* **Text**
--------------------------------------------------

The most funniest was some guy posted his photo and profile as female-unmarried…

and the website still lists him under females, and he comes up when you search for females :))

(an no he is not looking for males 🙂 thats what his/her profile claims

· ….I wanted to marry a girle of north india. Girle of Education of b.tech or MCA will be preferred

Someone please tell him…3 basic points…

he should not post under females

he should have got the idea when his profile turned up in female search…

and he can either say girlie or girl and not mix up the 2….:)

I could not control myself :))…so investigating further

Anyway after copy pasting all this stuff, I also looked at a striking similarity in all of them…

· 90 percent of the women are modern as well as traditional.
·
parents don’t care about food habits but do care about chevvai dosham/mangalik
·
all are fairly good looking…( I am not denying it)…
· they all have a modern outlook in life but only prefer Rajput, Iyer, Gupta, Gounder, Mudaliyaar, Maurya, Choudhari…

Then there is this word being repeated in all the female profiles “I am a HOMELY”…”My daughter is HOMELY”….Our daughter is HOMELY (Is she always at home??)…

Ok then comes the self-proclaimed guys settled/working in US/abroad (sadly I am to be classified/kalassified with them)..they are always “COOL”..(vayila asingama varthu)…fun loving and broad minded but give importance to sub-sub-sub caste….

--------------------------------------------------

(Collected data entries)
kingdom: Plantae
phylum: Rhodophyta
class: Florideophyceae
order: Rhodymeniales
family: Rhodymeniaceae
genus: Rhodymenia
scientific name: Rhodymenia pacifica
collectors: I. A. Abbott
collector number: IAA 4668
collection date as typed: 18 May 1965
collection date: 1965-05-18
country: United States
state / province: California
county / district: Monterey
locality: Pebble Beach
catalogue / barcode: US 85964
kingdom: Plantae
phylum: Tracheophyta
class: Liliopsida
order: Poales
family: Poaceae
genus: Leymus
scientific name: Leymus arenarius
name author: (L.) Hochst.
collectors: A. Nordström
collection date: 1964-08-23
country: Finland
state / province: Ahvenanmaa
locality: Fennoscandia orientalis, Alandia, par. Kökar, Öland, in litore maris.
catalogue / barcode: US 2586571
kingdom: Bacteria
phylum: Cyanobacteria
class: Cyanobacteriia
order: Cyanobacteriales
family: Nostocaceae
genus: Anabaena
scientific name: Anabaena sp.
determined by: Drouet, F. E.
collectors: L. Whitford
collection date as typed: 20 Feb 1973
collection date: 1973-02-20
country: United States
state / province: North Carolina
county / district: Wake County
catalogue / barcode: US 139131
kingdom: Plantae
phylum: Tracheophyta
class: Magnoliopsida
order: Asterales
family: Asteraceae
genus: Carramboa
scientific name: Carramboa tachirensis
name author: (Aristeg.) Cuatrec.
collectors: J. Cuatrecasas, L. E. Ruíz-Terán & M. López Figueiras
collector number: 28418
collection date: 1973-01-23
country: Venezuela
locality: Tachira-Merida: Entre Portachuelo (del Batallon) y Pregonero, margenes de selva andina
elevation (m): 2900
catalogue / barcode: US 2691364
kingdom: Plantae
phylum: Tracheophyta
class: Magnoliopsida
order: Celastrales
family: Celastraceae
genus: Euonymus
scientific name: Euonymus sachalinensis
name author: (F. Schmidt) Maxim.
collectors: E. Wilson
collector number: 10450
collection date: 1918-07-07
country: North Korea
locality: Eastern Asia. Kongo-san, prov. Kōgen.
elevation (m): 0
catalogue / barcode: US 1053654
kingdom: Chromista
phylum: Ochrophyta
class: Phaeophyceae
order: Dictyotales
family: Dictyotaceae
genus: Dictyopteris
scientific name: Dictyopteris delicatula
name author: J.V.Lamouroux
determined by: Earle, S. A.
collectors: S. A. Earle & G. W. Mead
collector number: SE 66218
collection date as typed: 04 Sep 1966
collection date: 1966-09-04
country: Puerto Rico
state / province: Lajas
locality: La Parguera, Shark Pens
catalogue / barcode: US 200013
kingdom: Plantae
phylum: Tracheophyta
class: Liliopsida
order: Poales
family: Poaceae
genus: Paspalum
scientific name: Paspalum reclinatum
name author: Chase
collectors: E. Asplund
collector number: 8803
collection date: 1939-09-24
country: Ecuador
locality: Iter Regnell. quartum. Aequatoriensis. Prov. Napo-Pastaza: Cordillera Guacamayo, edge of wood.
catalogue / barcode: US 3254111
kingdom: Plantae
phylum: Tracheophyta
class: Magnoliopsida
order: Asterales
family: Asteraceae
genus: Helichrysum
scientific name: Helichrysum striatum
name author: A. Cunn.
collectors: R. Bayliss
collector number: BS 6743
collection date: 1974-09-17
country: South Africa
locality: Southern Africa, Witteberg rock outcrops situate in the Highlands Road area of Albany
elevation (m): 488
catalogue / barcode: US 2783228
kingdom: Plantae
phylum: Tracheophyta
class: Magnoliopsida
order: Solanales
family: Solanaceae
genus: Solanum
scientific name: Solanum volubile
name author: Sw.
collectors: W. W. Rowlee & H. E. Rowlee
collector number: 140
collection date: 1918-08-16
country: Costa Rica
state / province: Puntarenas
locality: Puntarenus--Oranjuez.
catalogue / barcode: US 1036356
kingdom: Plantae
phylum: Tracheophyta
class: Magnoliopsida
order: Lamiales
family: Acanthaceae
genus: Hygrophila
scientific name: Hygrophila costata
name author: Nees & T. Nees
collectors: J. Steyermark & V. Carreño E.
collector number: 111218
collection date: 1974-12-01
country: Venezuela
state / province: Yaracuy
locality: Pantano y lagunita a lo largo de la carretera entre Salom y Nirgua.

--------------------------------------------------

Set down, word for word, the passage of the text on matrimonial website profiles from "Anyway after copy" to "to sub-sub-sub caste….".

* **Response area**
Anyway after copy pasting all this stuff, I also looked at a striking similarity in all of them…

· 90 percent of the women are modern as well as traditional.
·
parents don’t care about food habits but do care about chevvai dosham/mangalik
·
all are fairly good looking…( I am not denying it)…
· they all have a modern outlook in life but only prefer Rajput, Iyer, Gupta, Gounder, Mudaliyaar, Maurya, Choudhari…

Then there is this word being repeated in all the female profiles “I am a HOMELY”…”My daughter is HOMELY”….Our daughter is HOMELY (Is she always at home??)…

Ok then comes the self-proclaimed guys settled/working in US/abroad (sadly I am to be classified/kalassified with them)..they are always “COOL”..(vayila asingama varthu)…fun loving and broad minded but give importance to sub-sub-sub caste….